Overall, when fines are eventually included and redress paid, we are probably looking at something like a €500 million heist.
This didn’t just happen. Lane used soft words, talking of how “lenders have failed their customers”. But that’s a bit like saying that a shoplifter failed a supermarket. Failure is passive, and there cannot have been anything passive about the systematic ripping off of hundreds of millions of euro.
Senior people in the banks had to put these schemes in place. They had to know that the changes they were urging on customers would harm those customers and benefit the banks – that, after all, was the whole point.
Those customers had to be kept in the dark otherwise why on earth would they give up a low-interest mortgage for a more expensive product?
Loss to another
The Criminal Law (Theft and Fraud Offences) Act 2001 says: “A person who dishonestly, with the intention of making a gain for himself or herself or another, or of causing loss to another by any deception, induces another to do or refrain from doing an act, is guilty of an offence.”
Is there not a very strong prima facie case that very senior people in the banks deceived other people (their customers) to take an action (changing their mortgages) with the intention of making a gain for others (the bank) and a loss for those customers?
And where are the cops? From the evidence of Lane and his colleagues last week, it would seem they are nowhere much.
The Central Bank doesn’t just have the power to call in the Garda when it suspects that criminal offences have been committed – it has a statutory duty to do so.
Asked by Seán Sherlock "has the bank referred or reported to the Garda any aspect of its examination of tracker mortgages?", Lane referred the question to Derville Rowland, the Central Bank's head of enforcement, who said "I met the Garda to discuss trackers, and I have opened a dialogue with it.
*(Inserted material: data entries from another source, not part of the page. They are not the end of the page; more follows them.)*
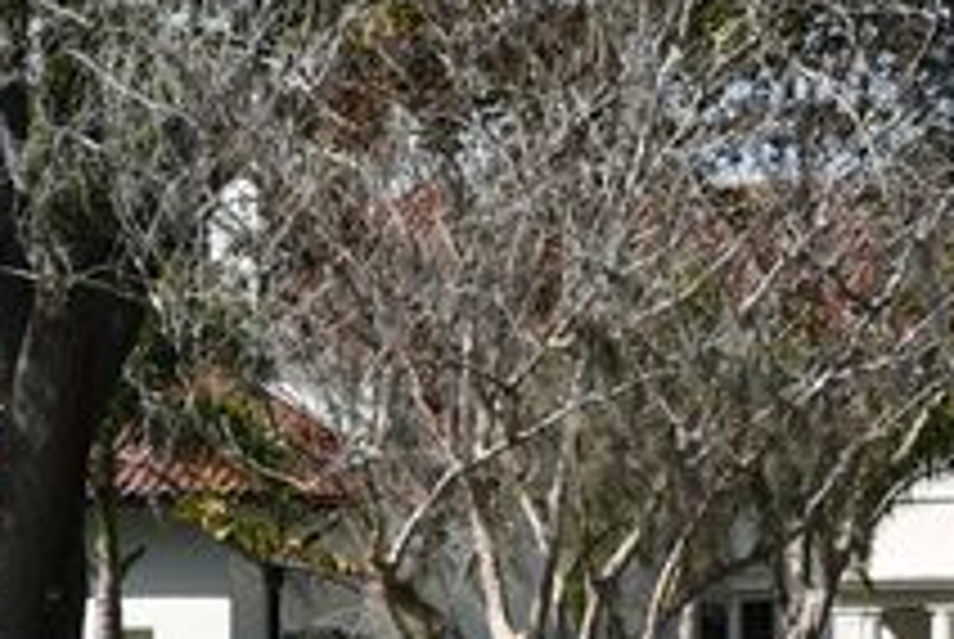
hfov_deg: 11.9
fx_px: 4485
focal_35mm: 169
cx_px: -135
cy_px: 945
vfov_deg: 8.0
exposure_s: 1/320
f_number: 9
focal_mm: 28
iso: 100
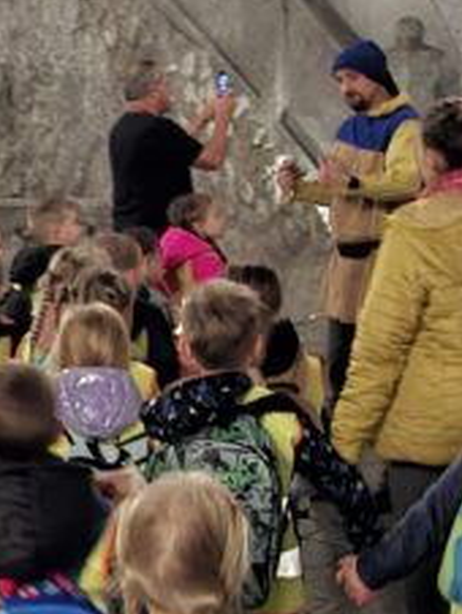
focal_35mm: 104
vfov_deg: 18.9
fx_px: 1847
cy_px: 334
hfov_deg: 14.1
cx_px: 35
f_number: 1.8
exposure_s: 1/25
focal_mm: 5.54
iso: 640
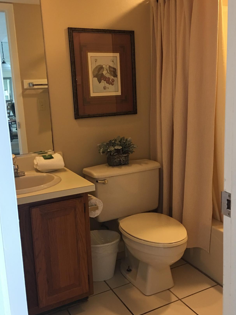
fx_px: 327
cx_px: 127
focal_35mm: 36
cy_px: 155
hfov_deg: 39.6
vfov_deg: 51.4
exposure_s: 1/10
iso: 80
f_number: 2.2
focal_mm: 4.15
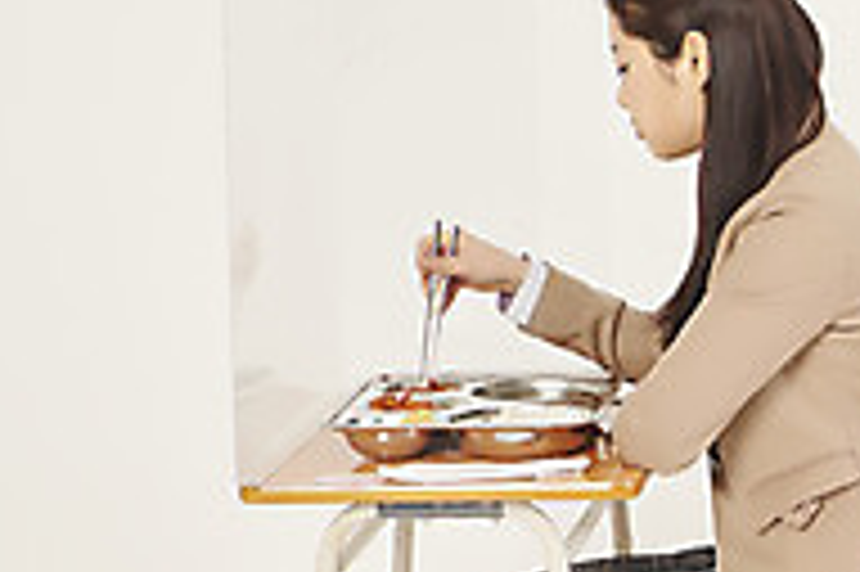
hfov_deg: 11.0
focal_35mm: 182
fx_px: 4344
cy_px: 356
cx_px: 1195
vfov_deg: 7.5
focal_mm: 58
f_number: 8
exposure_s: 1/125
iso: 200
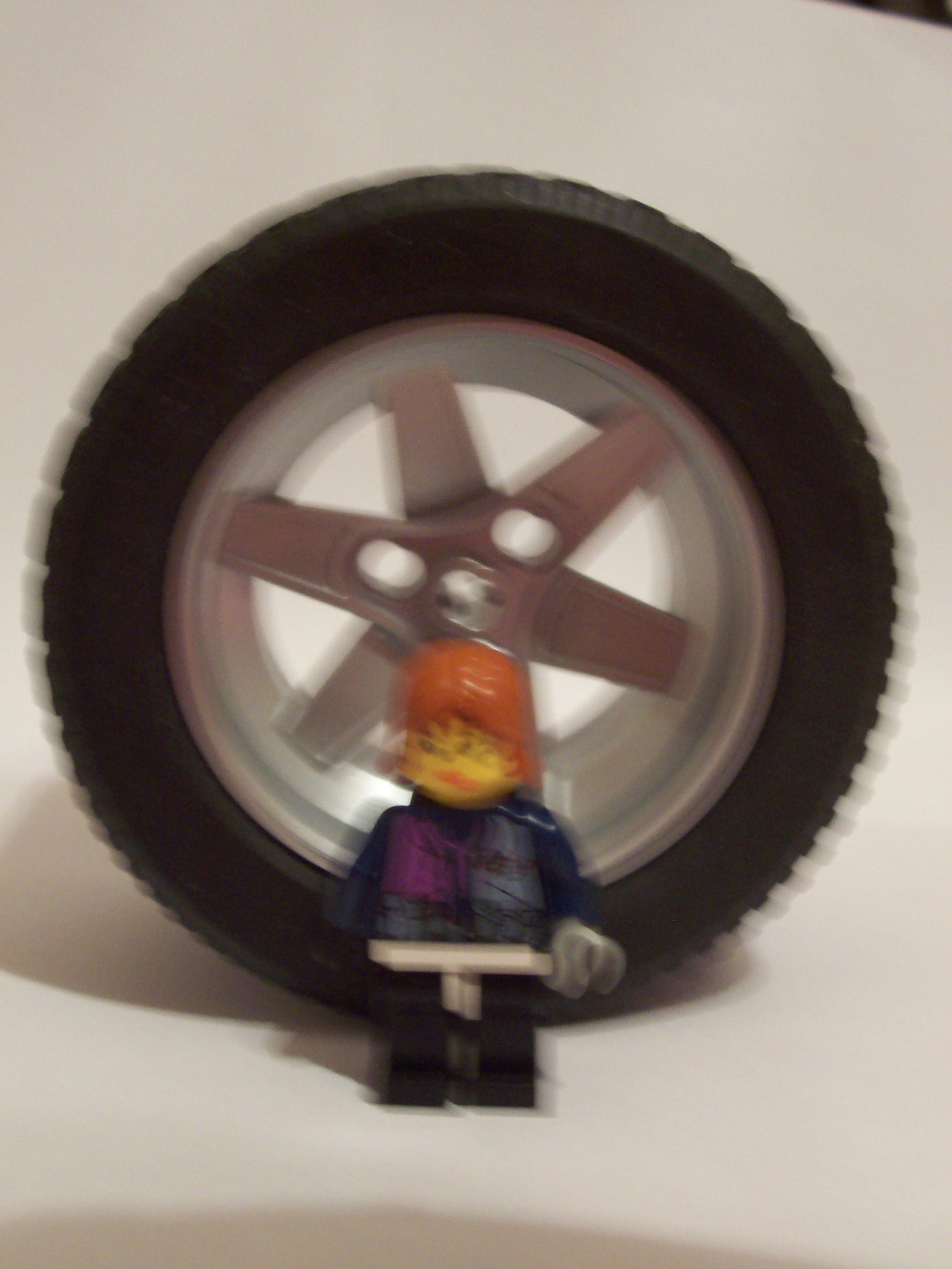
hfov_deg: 31.5
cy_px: 634
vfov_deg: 41.2
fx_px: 1687
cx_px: 476
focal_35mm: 46
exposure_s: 1/8
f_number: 3
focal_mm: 7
We discussed this in general terms. As our investigations proceed and progress, we will keep that under constant review, and we will make those reports where the issue arises. We have regular engagement with the Garda."
But the bottom line? “No reports [of suspected criminality] have been made to date.”
Dialogue
Nobody doubts the good faith of Lane or Rowland or any of their colleagues who are obviously serious about getting redress for bank customers ripped off in this scandal.
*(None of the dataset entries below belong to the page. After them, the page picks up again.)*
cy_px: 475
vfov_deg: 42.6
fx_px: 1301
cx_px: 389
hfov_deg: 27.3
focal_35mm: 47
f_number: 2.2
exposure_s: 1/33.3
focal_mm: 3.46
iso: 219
But, equally, is there anybody who would risk as much as a fiver on a bet that the “dialogue” that has opened with the Garda on this massive scam will result in criminal prosecutions?
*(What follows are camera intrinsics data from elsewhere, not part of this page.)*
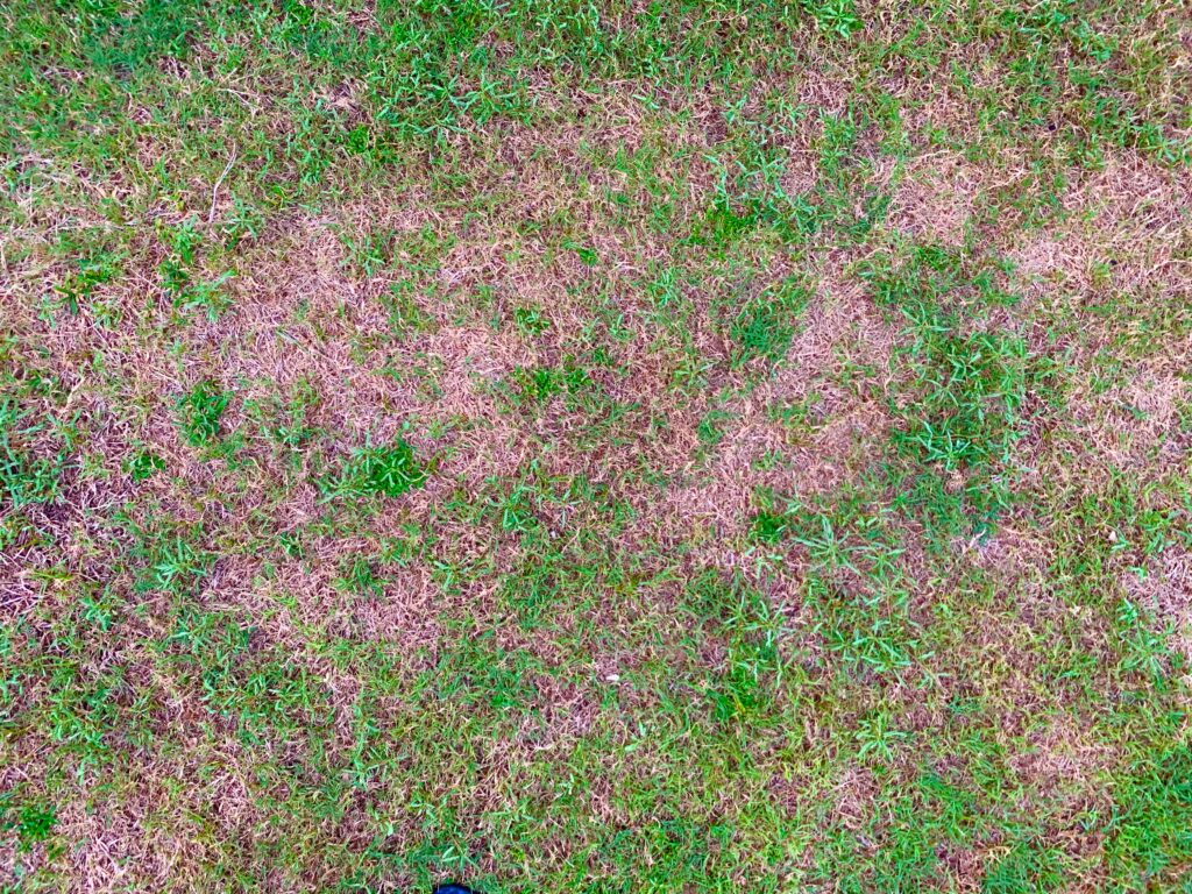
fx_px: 895
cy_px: 447
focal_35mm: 26
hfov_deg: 67.3
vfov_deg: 53.1
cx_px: 596
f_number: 1.8
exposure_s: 1/73
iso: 100
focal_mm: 4.2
Given that the Central Bank has known about the existence of this systematic deception of customers since at least 2010; given that in that year it issued a letter to the banks warning “that violations would be subject to enforcement”; given that after seven years not a single report of criminality has been made by the Central Bank; and given that this whole thing is still being talked about as a “failure”; you’d be better off buying a Lotto ticket.
So, yes, of course the Garda needs radical reform. But so does our idea of crime.